*Trecho do documento*.

>>>

Ela foi indicada pela própria mãe, que também trabalhava na casa fazendo os serviços domésticos. A promessa era de ter melhores oportunidades de estudo, mas a realidade foi um ano perdido na escola. É que a jovem nem sempre conseguia ir pra aula, nunca tinha tempo para estudar ou sequer fazer a lição de casa.

Seria mesmo difícil se concentrar nas atividades escolares trabalhando praticamente 24 horas por dia, com as folgas semanais sendo engolidas pelas viagens com os patrões e as noites de sono perdidas devido aos cuidados com o bebê. “Eles saiam e me deixavam sozinha, chegavam só de manhã. Eu não gostava. Às vezes eles vinham bêbados e brigavam. Eu ficava com medo”, relata Lorena.

Lorena não sentia explorada e sente saudades do bebê que cuidava (Foto: Elias Fontinele/ODIA)

Quando ela pediu para sair, a patroa ainda argumentou que no interior não havia futuro. Mas as possibilidades de sucesso, sendo explorada em Teresina, também seriam restritas. Sequer salário a jovem recebia. “No começo ela me dava creme, shampoo e outras coisas de uso pessoal. Dava o dinheiro da passagem de ônibus pra eu vir pro interior, e o máximo que me pagou foi R$ 200,00”, conta Lorena, que também ganhou um celular e o aparelho dentário.

Segundo o procurador Edno Carvalho, este caso desenha o modelo do trabalho infantil doméstico. “As meninas geralmente se tornam babás, mas não existe pagamento. Elas trabalham em troca do lar, da alimentação e da roupa. Quando estudam é em escola pública, no turno da noite”, completa.

<<<

*Objetivo do exercício*.
Com base no trecho sobre trabalho infantil doméstico, explique por que a jovem perdeu um ano na escola. Responda em até três frases.

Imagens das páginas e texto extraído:
>>>

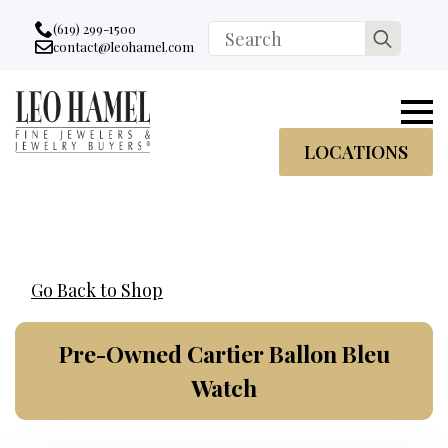
Go to accessibility statement
Skip to Navigation
Skip to content
Skip to Footer
(619) 299-1500
Search
contact@leohamel.com
Email:
for:
, This Link will open in a new tab.
LOCATIONS
Go Back to Shop
Pre-Owned Cartier Ballon Bleu
Watch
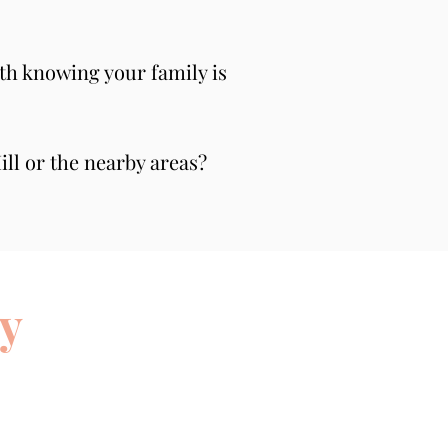
th knowing your family is 
ll or the nearby areas? 
y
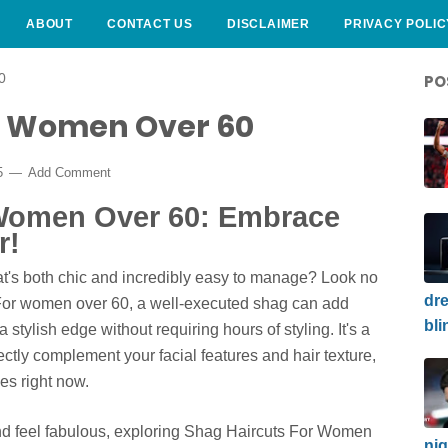
ABOUT
CONTACT US
DISCLAIMER
PRIVACY POLIC
0
PO
r Women Over 60
5
Add Comment
 Women Over 60: Embrace
r!
at's both chic and incredibly easy to manage? Look no
dre
! For women over 60, a well-executed shag can add
bli
stylish edge without requiring hours of styling. It's a
fectly complement your facial features and hair texture,
es right now.
and feel fabulous, exploring
Shag Haircuts For Women
nig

<<<

*Resposta ao exercício*.
A jovem perdeu o ano porque nem sempre conseguia ir à aula e nunca tinha tempo para estudar nem para fazer a lição de casa. Segundo o trecho, trabalhava praticamente 24 horas por dia. As folgas semanais eram tomadas pelas viagens com os patrões, e as noites de sono se perdiam nos cuidados com o bebê.